I thought this might be a good time to do a little bit of LGBTQIA+ education. Even those of us within the community can sometimes be unaware of what affects people with identities other than our own.
It comes up periodically that someone (or usually multiple someones) take issue with the terms different parts of the community use. I’m not going to get into a spitting contest with people over it, so I’d suggest that folks do some reading on the history of different terminology. Many of the words we know now have historic uses beyond how we apply them, and some have reclaimed these definitions or combined them with newer ones. Study up before spewing uninformed hate at someone for identifying in a manner you think they shouldn’t.
What I do want to speak to is an idea I’ve seen among many of my fellow writers, and I agree with it wholeheartedly: Straight is not the opposite of queer/lgbtqia.
Allow me to explain. Unless we want to try to police every single LGBTQIA+ person who also uses “straight” as part of their identity, we need to accept this fact. There are trans/nonbinary and intersex folks who are straight. There are asexual and aromantic people who use split attraction and straight is part of that.
Denying that straight folks can be part of our community is usually a way of policing bisexual people (calling them “straight” based on how their relationship appears); excluding asexual folks (for being asexual, but using an excuse); denying that straight trans/nonbinary folks exist; treating nonbinary people as their birth-assigned gender; and ignoring intersex people entirely.
Exclusionists tend to believe someone is only a valid part of the community if they experience same-gender attraction AND are in a same-gender relationship. Sometimes they will concede that bi, ace/aro and straight trans/nonbinary people (ignoring intersex folks again) exist and are part of the community, but we must prove we belong by constantly detailing any trauma we’ve experienced. This is because it’s also sometimes believed that only “real oppression” (whatever that is) counts for inclusion.
Sometimes the gatekeeping is a misguided belief that we must have our community remain “pure” and free from random cisgender heterosexual people who want to belong for...unkonwn reasons. I guess because we’re a country club and membership has perks? They want their free toaster? I really don’t know.
All of this is silly. Bi, ace, aro, straight trans/nonbinary folks, and intersex people are all welcome should they (we) choose to identify as part of the community. (There are people who don’t want to, and no, it isn’t “internalized homophobia,” and yes, they are allowed to opt out if they don’t feel it fits them. They just aren’t then allowed to decide others should do the same.)
Instead of using “straight” as the opposite of queer/lgbtqia+, we should become accustomed to understanding that someone who truly isn’t part of the community fits all of the following:
endosex: in other words, not intersex. Their chromosomes and anatomy fit what is medically and socially expected for male and female.
allosexual: the opposite of asexual; a person who experiences sexual attraction, usually in socially normative ways.
alloromantic: the opposite of aromantic; a person who experiences romantic attraction, usually in socially normative ways.

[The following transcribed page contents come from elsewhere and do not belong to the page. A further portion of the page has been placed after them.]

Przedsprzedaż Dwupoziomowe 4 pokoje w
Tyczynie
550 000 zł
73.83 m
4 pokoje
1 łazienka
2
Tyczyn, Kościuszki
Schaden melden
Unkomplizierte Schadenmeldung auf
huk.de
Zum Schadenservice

heterosexual: primarily or exclusively experiencing sexual attraction to people of a different gender from one’s own.
heteroromantic: primarily or exclusively experiencing romantic attraction to people of a different gender from one’s own, typically the same one they experience sexual attraction to.
cisgender: not transgender; having a gender identity that aligns with one’s birth-assigned gender.
Those are somewhat simplified definitions, and anything can be complex. I think a good case can be made for also including monogamy in the above, however, that’s more complicated than I can address in this post. As a rule, someone who is ALL of the above is not part of the lgbtqia+ community.
Which, when we think about it, is probably not as large a number as it may seem.
Many people may simply not ever give it much thought, assuming they fall into all those categories or that if they don’t, it’s unimportant for whatever reasons. Other people might experience some fluidity in their gender, sexual, or romantic identity, but they may see it as irrelevant or might have internalized antagonism about it.
Every person would benefit from considering their own identity and what makes sense to them. The reason for having a grouping of gender, sex, sexual, and relationship minorities is not to make a Gated Community that keeps out unwanted pests. It’s so we have support emotionally, socially, and politically. If we start monitoring every single person we think shouldn’t belong, we would very soon be just a handful of people with no support structure.
What I’m asking is that we stop excluding people because they are “straight” and that we shift our thinking to protecting vulnerable people rather than keeping people in or out. If we look at it as taking care of those who need it, we move away from arguing over which members of our community have “more privilege” than others and focus more on what we have in common and what we do with that.